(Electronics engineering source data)
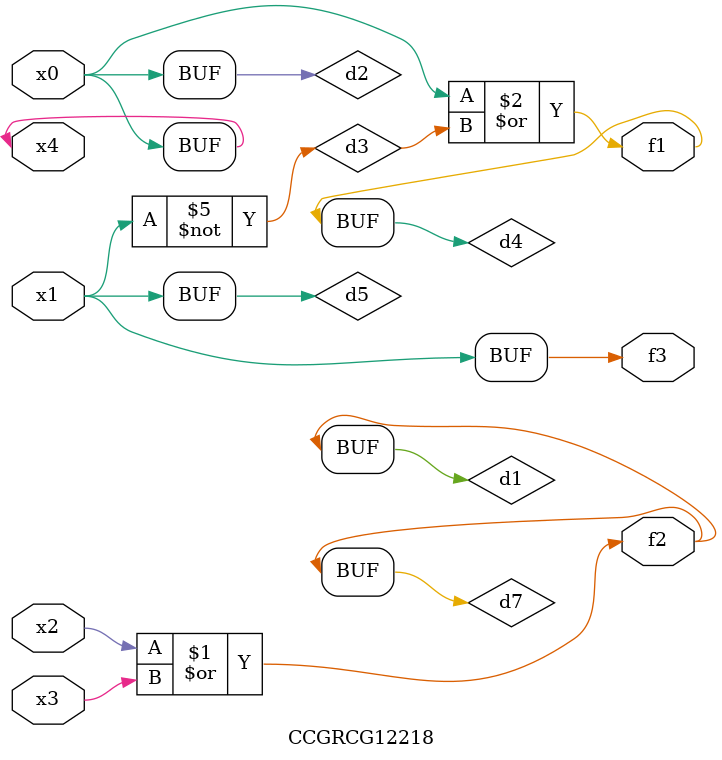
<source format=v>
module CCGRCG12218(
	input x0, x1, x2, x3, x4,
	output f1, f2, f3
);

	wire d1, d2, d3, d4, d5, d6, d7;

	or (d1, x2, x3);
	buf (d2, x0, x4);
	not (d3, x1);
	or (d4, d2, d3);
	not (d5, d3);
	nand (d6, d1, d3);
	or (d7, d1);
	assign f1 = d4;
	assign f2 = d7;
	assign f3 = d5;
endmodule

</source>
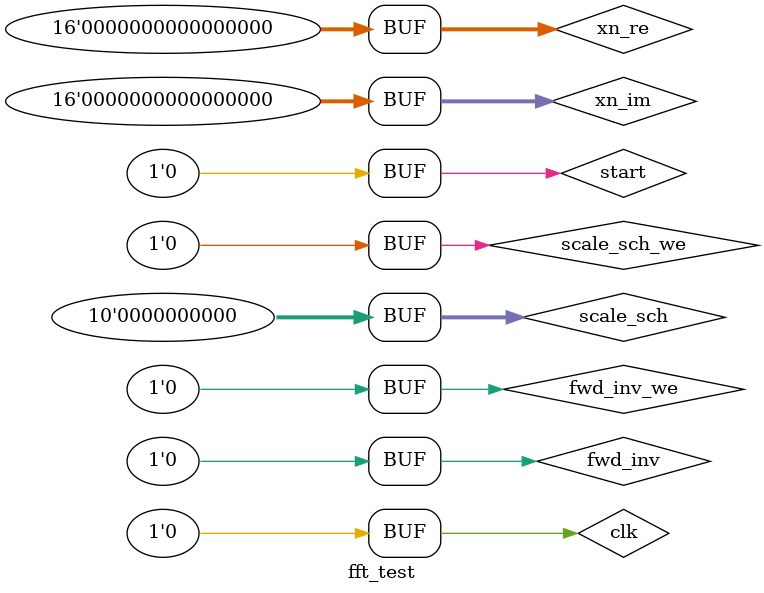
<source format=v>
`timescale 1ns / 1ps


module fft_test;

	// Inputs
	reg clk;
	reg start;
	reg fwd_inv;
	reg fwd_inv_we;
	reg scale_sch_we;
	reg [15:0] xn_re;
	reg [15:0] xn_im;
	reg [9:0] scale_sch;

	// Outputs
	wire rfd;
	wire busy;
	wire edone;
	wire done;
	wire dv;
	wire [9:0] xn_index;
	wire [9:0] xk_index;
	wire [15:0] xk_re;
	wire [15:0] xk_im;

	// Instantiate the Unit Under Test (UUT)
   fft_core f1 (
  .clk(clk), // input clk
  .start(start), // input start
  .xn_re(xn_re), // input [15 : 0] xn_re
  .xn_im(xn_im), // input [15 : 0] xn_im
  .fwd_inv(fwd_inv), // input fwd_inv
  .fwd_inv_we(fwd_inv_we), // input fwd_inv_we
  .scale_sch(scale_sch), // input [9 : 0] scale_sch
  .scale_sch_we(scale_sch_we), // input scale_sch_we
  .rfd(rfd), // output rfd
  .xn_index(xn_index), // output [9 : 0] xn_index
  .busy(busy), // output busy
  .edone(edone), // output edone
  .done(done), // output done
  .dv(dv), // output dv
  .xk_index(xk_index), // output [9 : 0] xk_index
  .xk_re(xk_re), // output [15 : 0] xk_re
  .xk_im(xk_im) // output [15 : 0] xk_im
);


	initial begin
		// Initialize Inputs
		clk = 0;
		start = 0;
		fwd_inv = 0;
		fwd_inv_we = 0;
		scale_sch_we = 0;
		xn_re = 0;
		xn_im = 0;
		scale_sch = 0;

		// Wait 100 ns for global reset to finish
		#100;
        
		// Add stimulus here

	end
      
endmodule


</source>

*Aim of the task:* Could you please write out the entries exactly as they are, with every picture left out?

*Task output:*
<source format=v>
module CCGRCG12218(
	input x0, x1, x2, x3, x4,
	output f1, f2, f3
);

	wire d1, d2, d3, d4, d5, d6, d7;

	or (d1, x2, x3);
	buf (d2, x0, x4);
	not (d3, x1);
	or (d4, d2, d3);
	not (d5, d3);
	nand (d6, d1, d3);
	or (d7, d1);
	assign f1 = d4;
	assign f2 = d7;
	assign f3 = d5;
endmodule

</source>
<source format=v>
`timescale 1ns / 1ps


module fft_test;

	// Inputs
	reg clk;
	reg start;
	reg fwd_inv;
	reg fwd_inv_we;
	reg scale_sch_we;
	reg [15:0] xn_re;
	reg [15:0] xn_im;
	reg [9:0] scale_sch;

	// Outputs
	wire rfd;
	wire busy;
	wire edone;
	wire done;
	wire dv;
	wire [9:0] xn_index;
	wire [9:0] xk_index;
	wire [15:0] xk_re;
	wire [15:0] xk_im;

	// Instantiate the Unit Under Test (UUT)
   fft_core f1 (
  .clk(clk), // input clk
  .start(start), // input start
  .xn_re(xn_re), // input [15 : 0] xn_re
  .xn_im(xn_im), // input [15 : 0] xn_im
  .fwd_inv(fwd_inv), // input fwd_inv
  .fwd_inv_we(fwd_inv_we), // input fwd_inv_we
  .scale_sch(scale_sch), // input [9 : 0] scale_sch
  .scale_sch_we(scale_sch_we), // input scale_sch_we
  .rfd(rfd), // output rfd
  .xn_index(xn_index), // output [9 : 0] xn_index
  .busy(busy), // output busy
  .edone(edone), // output edone
  .done(done), // output done
  .dv(dv), // output dv
  .xk_index(xk_index), // output [9 : 0] xk_index
  .xk_re(xk_re), // output [15 : 0] xk_re
  .xk_im(xk_im) // output [15 : 0] xk_im
);


	initial begin
		// Initialize Inputs
		clk = 0;
		start = 0;
		fwd_inv = 0;
		fwd_inv_we = 0;
		scale_sch_we = 0;
		xn_re = 0;
		xn_im = 0;
		scale_sch = 0;

		// Wait 100 ns for global reset to finish
		#100;
        
		// Add stimulus here

	end
      
endmodule


</source>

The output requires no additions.